The infiltration of T-lymphocytes in the stroma and tumour is an indication of an effective immune response against the tumour, resulting in better survival. In this study, our aim is to explore the prognostic significance of tumour-associated stroma infiltrating lymphocytes (TASILs) in head and neck squamous cell carcinoma (HNSCC) through an AI based automated method. A deep learning based automated method was employed to segment tumour, stroma and lymphocytes in digitally scanned whole slide images of HNSCC tissue slides. The spatial patterns of lymphocytes and tumour-associated stroma were digitally quantified to compute the TASIL-score. Finally, prognostic significance of the TASIL-score for disease-specific and disease-free survival was investigated with the Cox proportional hazard analysis. Three different cohorts of Haematoxylin & Eosin (H&E) stained tissue slides of HNSCC cases (n=537 in total) were studied, including publicly available TCGA head and neck cancer cases. The TASIL-score carries prognostic significance (p=0.002) for disease-specific survival of HNSCC patients. The TASIL-score also shows a better separation between low- and high-risk patients as compared to the manual TIL scoring by pathologists for both disease-specific and disease-free survival.
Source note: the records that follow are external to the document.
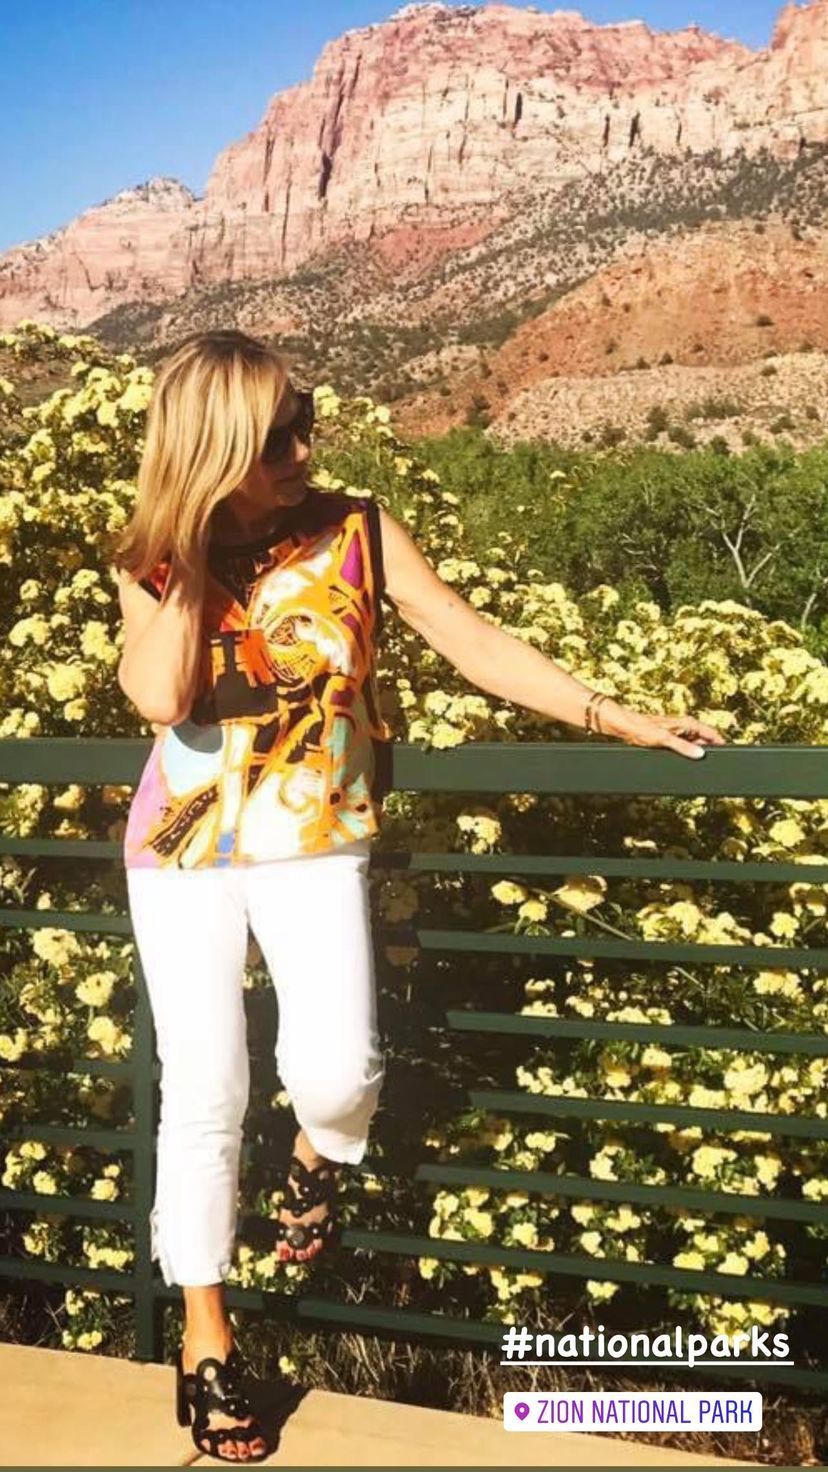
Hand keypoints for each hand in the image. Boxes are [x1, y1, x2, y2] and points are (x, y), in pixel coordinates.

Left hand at [602, 702, 727, 759]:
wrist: (625, 727)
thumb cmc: (642, 728)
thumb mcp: (665, 740)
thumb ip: (684, 747)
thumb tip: (700, 754)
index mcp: (688, 723)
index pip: (712, 733)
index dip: (721, 744)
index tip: (729, 754)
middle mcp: (685, 727)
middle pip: (704, 741)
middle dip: (707, 751)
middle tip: (711, 765)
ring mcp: (678, 733)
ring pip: (693, 745)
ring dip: (694, 753)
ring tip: (695, 764)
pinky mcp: (670, 739)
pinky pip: (683, 748)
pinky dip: (685, 754)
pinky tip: (683, 761)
A positive correlation of TASIL-score with molecular estimates of CD8+ T cells was also found, which is in line with existing findings. To the best of our knowledge, this is the first study to automate the quantification of TASIL from routine H&E slides of head and neck cancer. Our TASIL-score based findings are aligned with the clinical knowledge with the added advantages of objectivity, reproducibility and strong prognostic value. A comprehensive evaluation on large multicentric cohorts is required before the proposed digital score can be adopted in clinical practice.